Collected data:
*-*-*
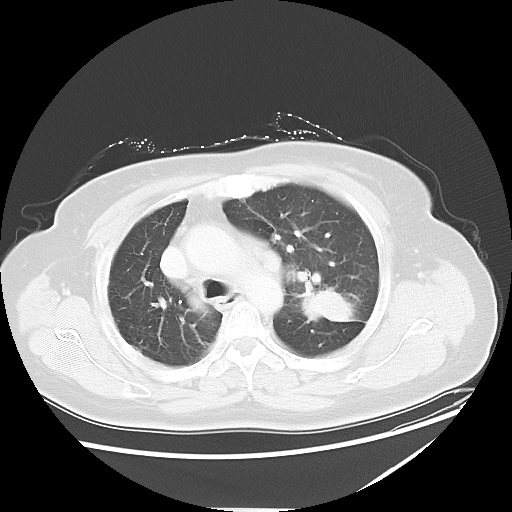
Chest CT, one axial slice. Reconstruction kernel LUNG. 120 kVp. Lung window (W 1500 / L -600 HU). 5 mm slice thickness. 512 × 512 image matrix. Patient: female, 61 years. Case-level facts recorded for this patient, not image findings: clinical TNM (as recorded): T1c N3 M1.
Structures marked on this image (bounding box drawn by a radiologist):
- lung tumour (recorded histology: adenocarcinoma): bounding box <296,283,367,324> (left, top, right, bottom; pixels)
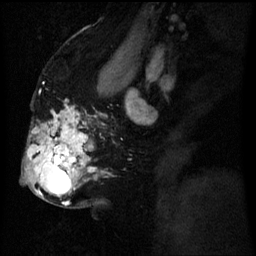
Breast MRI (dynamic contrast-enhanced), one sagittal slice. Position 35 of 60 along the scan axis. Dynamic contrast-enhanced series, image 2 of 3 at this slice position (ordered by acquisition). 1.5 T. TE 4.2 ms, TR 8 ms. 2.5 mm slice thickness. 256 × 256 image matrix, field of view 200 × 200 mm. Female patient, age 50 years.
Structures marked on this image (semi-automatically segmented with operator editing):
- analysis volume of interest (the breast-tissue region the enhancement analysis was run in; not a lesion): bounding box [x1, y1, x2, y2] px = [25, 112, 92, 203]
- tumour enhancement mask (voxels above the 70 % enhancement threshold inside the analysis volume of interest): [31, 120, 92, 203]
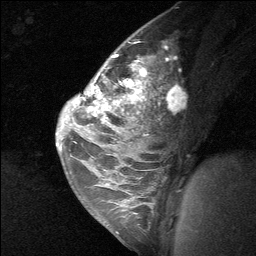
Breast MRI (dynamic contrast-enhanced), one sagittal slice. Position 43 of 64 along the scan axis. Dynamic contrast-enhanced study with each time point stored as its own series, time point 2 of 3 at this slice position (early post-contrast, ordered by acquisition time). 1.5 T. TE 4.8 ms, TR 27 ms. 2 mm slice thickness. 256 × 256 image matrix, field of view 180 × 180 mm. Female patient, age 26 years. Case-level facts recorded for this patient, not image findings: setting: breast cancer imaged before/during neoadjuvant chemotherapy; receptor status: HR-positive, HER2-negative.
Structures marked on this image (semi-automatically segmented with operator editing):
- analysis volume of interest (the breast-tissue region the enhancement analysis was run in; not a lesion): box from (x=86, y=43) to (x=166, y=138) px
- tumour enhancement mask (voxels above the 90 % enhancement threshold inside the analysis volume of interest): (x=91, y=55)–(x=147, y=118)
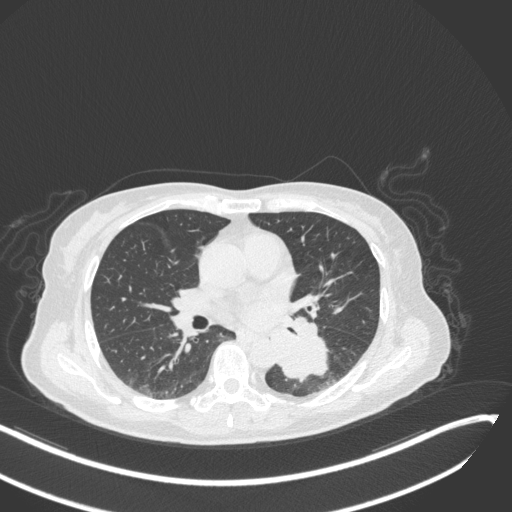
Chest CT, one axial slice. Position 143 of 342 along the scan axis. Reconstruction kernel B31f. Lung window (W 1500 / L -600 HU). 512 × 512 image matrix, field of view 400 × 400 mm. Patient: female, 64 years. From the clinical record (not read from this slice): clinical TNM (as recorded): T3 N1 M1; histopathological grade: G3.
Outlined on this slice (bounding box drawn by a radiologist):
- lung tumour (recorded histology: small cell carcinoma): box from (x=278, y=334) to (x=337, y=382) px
*-*-*
> _Exercise prompt_: Return each line of the data that contains the string "inside".

> _Task output_:
- tumour enhancement mask (voxels above the 70 % enhancement threshold inside the analysis volume of interest): [31, 120, 92, 203]
- tumour enhancement mask (voxels above the 90 % enhancement threshold inside the analysis volume of interest): (x=91, y=55)–(x=147, y=118)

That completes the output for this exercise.